The other thing that Sean's review reveals is the almost disabling knowingness about all aspects of poetry, and literature, now that every angle of it is discussed and deconstructed. It's not only in the reviewer but already in the poet and in the poems. There are so many things poetry needs to avoid doing, so many available lists of do's and don'ts. I mean, oh dear, it should be the last thing we need a rule book for. It makes it very hard to write a poem, harder to convince oneself you've done it properly and virtually impossible to send off to a magazine in case the editors and perhaps subsequently the readers fall about laughing at some inadvertent style faux pas.

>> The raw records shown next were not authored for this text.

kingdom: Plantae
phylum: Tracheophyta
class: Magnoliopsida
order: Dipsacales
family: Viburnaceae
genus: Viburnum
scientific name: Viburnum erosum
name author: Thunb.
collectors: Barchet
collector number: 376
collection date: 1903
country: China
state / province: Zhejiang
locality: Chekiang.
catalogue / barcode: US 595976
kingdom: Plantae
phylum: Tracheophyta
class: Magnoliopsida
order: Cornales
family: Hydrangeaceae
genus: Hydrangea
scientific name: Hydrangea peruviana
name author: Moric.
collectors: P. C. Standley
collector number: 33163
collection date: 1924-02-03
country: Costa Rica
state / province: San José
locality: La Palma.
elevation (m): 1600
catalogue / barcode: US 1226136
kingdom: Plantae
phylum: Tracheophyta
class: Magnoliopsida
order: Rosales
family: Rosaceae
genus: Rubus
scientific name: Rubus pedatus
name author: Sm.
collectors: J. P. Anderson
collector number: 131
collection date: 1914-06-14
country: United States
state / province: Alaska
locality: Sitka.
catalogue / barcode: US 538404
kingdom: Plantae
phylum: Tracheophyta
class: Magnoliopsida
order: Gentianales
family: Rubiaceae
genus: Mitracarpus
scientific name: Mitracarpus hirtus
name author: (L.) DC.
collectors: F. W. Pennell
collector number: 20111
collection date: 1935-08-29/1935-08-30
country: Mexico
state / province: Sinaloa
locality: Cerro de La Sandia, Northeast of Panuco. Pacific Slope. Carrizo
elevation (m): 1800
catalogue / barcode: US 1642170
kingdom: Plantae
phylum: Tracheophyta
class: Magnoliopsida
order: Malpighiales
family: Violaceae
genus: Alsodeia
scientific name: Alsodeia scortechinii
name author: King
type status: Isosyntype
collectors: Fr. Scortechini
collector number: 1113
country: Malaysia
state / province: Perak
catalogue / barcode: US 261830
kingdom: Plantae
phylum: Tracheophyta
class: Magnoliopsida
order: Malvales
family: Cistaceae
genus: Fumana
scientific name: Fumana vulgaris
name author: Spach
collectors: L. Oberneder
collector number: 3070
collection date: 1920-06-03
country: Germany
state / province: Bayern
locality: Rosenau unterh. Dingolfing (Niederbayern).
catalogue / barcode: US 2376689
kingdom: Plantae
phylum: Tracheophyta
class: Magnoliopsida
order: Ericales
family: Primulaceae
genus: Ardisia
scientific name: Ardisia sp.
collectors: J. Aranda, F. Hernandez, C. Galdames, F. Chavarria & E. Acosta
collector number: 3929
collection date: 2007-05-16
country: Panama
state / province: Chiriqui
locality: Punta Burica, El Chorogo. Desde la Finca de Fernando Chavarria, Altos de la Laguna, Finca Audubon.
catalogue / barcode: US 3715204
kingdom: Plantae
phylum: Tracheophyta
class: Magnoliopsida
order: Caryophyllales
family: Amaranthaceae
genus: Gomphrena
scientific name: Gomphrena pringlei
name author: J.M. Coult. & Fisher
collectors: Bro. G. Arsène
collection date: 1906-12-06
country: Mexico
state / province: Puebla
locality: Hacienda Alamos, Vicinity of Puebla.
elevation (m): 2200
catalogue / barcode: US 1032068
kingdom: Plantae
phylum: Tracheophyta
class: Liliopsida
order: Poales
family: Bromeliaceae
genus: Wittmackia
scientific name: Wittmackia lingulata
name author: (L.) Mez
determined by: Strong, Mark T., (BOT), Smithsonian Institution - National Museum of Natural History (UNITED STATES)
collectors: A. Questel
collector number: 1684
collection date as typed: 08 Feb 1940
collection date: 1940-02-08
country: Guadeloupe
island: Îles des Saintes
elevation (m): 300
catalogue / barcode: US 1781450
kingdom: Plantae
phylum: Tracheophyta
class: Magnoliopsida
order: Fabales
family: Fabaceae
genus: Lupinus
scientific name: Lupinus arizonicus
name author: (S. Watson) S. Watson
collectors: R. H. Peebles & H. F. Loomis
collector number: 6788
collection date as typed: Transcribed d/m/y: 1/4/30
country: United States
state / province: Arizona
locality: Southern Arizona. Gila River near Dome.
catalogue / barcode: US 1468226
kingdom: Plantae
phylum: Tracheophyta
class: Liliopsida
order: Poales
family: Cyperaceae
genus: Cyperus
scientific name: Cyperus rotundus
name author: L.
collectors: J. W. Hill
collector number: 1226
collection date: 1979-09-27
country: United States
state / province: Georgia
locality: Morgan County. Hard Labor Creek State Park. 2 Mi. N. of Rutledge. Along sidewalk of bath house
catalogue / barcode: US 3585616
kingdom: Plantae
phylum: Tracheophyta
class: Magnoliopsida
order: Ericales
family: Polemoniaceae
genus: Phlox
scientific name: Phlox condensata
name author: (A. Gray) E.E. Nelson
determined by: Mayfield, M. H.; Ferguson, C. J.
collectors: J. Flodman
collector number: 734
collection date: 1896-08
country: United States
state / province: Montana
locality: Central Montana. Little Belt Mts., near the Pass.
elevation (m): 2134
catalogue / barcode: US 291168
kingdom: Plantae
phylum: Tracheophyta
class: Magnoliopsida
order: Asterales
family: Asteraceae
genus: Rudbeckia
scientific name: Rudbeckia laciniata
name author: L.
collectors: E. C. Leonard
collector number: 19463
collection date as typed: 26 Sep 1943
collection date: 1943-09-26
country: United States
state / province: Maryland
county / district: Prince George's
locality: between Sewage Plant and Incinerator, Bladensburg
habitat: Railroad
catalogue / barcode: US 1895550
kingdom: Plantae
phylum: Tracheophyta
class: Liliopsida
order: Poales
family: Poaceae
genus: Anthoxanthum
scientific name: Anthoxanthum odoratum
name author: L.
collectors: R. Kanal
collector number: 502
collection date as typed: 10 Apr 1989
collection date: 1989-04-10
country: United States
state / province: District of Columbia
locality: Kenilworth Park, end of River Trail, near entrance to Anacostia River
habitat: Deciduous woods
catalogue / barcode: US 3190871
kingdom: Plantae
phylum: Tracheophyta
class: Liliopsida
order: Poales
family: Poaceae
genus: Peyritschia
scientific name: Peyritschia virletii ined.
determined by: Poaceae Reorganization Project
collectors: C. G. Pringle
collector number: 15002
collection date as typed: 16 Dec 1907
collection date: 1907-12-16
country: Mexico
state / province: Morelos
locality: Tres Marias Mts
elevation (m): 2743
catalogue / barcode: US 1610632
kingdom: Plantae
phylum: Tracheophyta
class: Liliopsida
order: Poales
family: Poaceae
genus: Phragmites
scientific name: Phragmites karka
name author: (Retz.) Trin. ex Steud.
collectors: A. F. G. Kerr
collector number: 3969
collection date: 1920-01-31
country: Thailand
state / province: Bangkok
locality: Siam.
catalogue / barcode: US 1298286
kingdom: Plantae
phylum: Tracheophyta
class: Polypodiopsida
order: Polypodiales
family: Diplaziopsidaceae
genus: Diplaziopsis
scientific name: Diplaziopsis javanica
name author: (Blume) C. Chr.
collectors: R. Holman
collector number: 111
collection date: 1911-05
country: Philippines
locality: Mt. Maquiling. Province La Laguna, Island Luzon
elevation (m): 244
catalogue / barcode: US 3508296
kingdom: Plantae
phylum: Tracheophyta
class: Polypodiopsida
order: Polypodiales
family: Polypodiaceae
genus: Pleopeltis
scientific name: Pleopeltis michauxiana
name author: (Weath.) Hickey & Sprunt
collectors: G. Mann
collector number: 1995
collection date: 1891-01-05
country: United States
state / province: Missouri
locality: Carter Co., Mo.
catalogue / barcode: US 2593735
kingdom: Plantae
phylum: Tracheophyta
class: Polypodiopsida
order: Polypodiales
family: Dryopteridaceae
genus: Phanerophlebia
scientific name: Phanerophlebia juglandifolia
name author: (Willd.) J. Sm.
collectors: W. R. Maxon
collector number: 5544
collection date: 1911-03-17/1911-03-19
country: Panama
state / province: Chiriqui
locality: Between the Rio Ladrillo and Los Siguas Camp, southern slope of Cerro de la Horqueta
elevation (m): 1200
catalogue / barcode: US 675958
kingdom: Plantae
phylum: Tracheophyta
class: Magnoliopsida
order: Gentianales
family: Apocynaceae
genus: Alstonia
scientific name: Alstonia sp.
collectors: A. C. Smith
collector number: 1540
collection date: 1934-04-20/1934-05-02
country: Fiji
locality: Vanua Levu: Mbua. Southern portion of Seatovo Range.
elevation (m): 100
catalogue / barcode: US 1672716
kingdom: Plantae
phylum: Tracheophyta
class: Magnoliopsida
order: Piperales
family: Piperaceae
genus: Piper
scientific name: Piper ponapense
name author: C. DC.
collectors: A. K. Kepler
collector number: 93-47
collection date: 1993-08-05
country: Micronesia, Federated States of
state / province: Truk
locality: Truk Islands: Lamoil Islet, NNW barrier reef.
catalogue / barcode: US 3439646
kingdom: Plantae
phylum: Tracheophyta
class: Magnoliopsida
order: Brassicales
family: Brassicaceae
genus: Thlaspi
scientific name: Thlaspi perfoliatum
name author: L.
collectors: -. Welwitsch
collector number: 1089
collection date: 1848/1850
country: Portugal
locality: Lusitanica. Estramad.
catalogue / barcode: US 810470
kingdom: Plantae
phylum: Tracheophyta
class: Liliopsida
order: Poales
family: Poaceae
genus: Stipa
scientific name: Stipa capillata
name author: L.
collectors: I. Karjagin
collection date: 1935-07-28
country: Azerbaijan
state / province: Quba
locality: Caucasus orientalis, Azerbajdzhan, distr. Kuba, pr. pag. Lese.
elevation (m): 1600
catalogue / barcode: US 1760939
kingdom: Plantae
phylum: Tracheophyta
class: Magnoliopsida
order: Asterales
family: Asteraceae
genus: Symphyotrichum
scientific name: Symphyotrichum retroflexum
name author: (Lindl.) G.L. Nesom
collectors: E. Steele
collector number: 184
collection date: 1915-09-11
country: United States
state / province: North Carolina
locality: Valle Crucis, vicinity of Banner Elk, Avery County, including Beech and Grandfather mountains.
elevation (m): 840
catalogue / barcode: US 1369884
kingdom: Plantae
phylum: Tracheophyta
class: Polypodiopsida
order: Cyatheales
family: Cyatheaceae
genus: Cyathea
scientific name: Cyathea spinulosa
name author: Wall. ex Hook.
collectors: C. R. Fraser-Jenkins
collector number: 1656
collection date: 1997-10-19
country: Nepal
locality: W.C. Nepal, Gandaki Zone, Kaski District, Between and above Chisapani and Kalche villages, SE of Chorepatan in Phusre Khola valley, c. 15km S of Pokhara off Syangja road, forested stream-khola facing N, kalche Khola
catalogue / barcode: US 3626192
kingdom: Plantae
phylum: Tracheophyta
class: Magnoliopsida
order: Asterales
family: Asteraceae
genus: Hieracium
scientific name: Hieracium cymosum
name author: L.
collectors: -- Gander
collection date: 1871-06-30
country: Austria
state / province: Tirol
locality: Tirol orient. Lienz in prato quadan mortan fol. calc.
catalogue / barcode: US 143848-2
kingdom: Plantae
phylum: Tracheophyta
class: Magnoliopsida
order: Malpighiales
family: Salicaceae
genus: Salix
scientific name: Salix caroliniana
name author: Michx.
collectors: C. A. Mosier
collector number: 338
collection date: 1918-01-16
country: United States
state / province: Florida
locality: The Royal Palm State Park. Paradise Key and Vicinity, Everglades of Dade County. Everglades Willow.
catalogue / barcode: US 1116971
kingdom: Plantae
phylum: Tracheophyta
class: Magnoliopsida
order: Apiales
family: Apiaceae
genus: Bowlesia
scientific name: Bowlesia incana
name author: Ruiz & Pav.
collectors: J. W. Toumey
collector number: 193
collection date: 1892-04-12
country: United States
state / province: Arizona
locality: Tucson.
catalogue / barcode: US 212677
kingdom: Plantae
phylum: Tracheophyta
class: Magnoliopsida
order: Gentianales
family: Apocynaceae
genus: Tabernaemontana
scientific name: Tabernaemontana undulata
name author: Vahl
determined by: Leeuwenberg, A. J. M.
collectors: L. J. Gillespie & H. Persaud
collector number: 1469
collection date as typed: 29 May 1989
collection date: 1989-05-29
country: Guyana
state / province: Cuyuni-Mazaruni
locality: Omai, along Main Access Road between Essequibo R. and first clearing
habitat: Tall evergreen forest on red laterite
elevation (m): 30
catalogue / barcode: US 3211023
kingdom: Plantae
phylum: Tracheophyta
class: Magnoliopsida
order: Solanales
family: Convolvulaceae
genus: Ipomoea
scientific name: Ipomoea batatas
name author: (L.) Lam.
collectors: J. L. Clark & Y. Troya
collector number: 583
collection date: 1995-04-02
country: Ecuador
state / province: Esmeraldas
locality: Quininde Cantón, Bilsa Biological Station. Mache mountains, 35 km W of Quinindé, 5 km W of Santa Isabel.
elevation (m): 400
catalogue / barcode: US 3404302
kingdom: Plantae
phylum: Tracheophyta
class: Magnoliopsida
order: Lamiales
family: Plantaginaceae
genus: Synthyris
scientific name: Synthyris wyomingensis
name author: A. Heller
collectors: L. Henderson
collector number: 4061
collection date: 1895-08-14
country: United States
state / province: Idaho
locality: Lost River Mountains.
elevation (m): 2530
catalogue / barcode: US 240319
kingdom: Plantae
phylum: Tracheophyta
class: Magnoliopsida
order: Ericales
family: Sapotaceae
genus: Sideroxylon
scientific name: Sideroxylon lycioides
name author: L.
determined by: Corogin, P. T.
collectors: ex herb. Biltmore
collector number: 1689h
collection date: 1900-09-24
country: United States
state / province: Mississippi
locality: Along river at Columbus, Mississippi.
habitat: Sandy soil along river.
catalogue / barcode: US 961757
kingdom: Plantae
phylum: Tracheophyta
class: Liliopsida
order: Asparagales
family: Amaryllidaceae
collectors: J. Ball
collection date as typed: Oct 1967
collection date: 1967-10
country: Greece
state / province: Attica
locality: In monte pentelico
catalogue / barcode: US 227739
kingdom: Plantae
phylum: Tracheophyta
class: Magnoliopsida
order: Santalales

If only we could, we should just put on our red shoes and dance.
And so, this self-consciousness, this inertia is not leading to a wonderland of new and exciting literature, the vibrant, diverse renaissance in which we always dreamed we would be set free, it's locked into website point-scoring and holier than thou aesthetics, an esoteric correctness forever just beyond our grasp. Which might be why this year is beginning to look like one in which I won't read a new novel. There are still poets to admire, some of them a bit younger than me but not actually 'young', but no new novel has come to my notice that makes me feel anything like reading it. And that is why this week all the remaining George Eliot titles that I need are arriving by post but I won't read any of them until I've read The Tenant of Wildfell Hall, Anne Bronte's account of 'a charming young man's gradual degradation through drink and debauchery' based on the life of her brother, Branwell. What could be more suitable summer reading than that. I wish it would arrive soon.
Meanwhile, also impatiently awaited and to be reviewed here as soon as I possibly can, are new poems by Stuart A. Paterson and a disc of music by Loyset Compere.
You can't afford to stay away for long.